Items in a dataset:
---------------

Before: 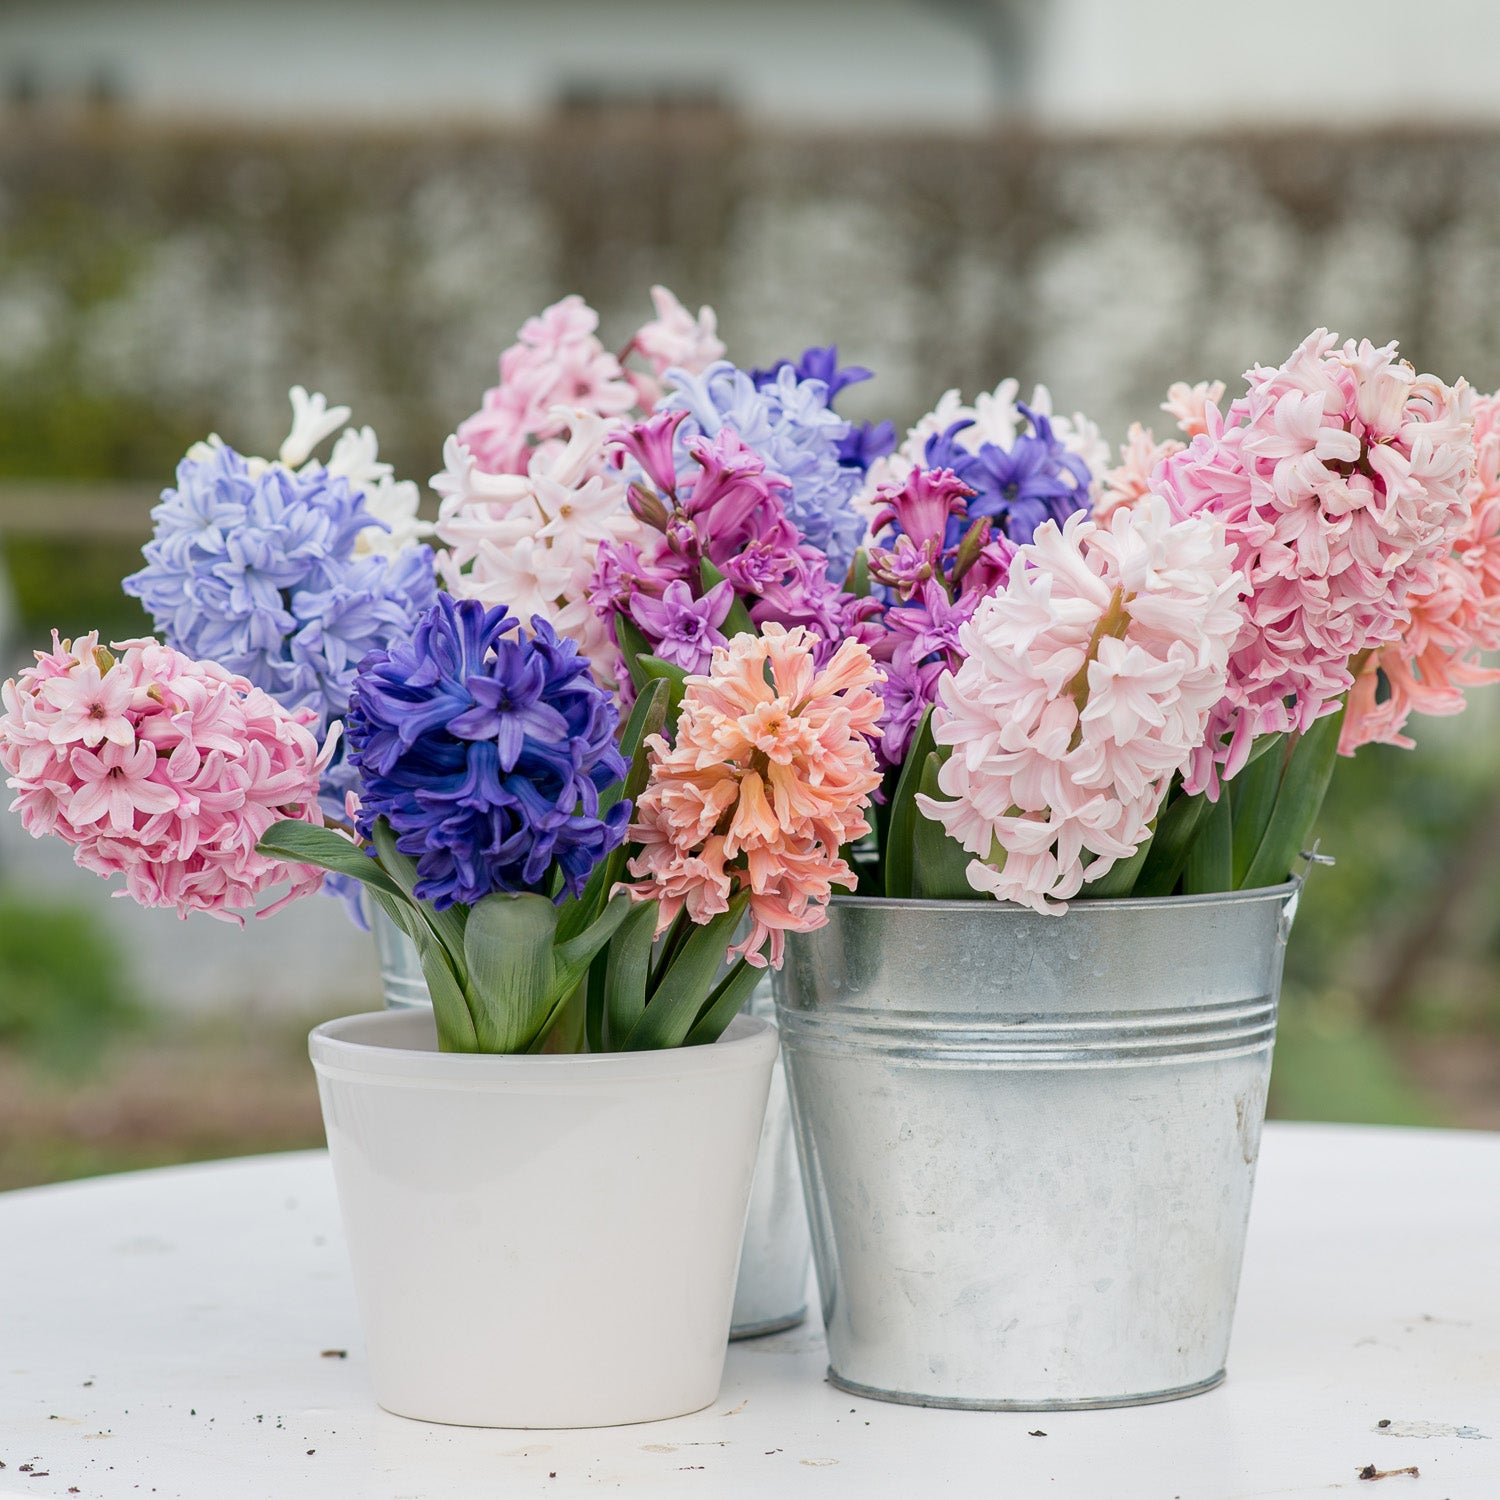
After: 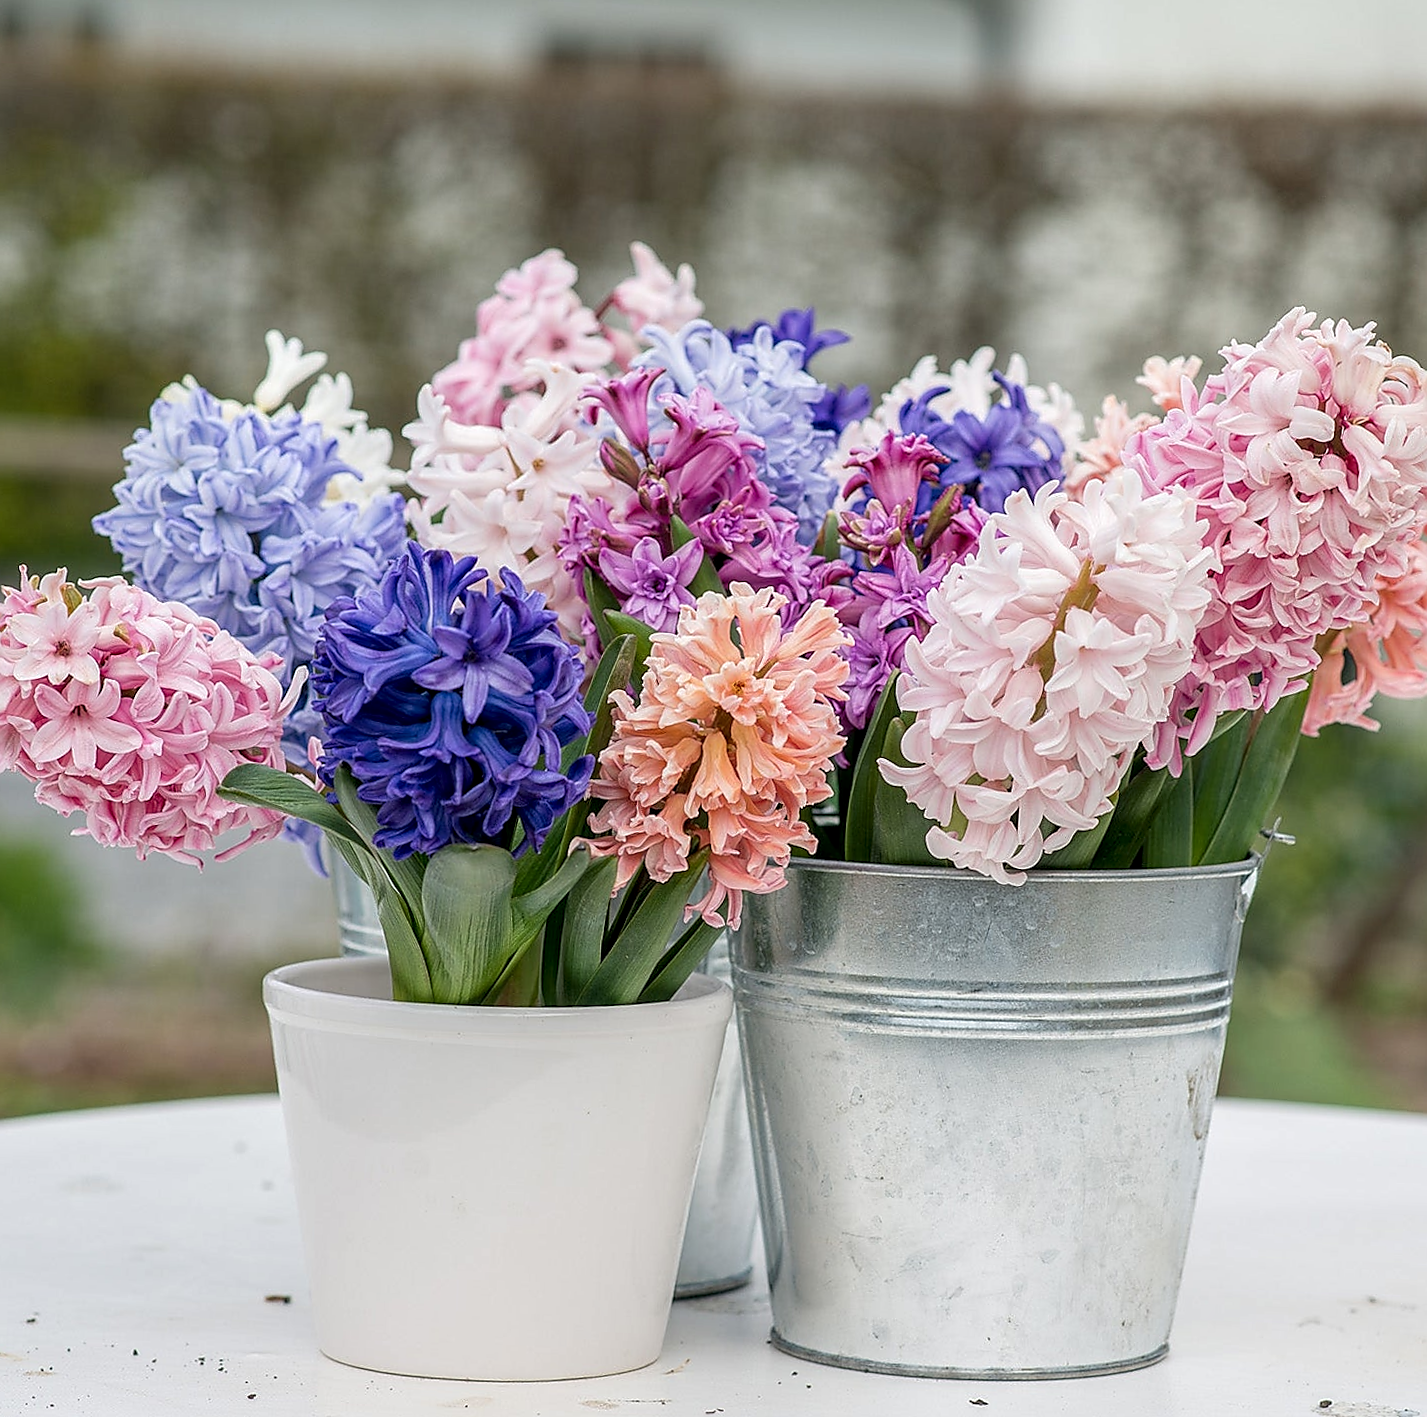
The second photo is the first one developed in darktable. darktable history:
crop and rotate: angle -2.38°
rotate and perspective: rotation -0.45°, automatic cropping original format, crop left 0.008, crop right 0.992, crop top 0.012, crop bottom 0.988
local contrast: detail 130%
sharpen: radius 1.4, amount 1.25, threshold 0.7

---------------

Instructions for the task: Echo the lines above verbatim, omitting the pictures.

The completed task:
Before: 
After: 
The second photo is the first one developed in darktable. darktable history:
crop and rotate: angle -2.38°
rotate and perspective: rotation -0.45°, automatic cropping original format, crop left 0.008, crop right 0.992, crop top 0.012, crop bottom 0.988
local contrast: detail 130%
sharpen: radius 1.4, amount 1.25, threshold 0.7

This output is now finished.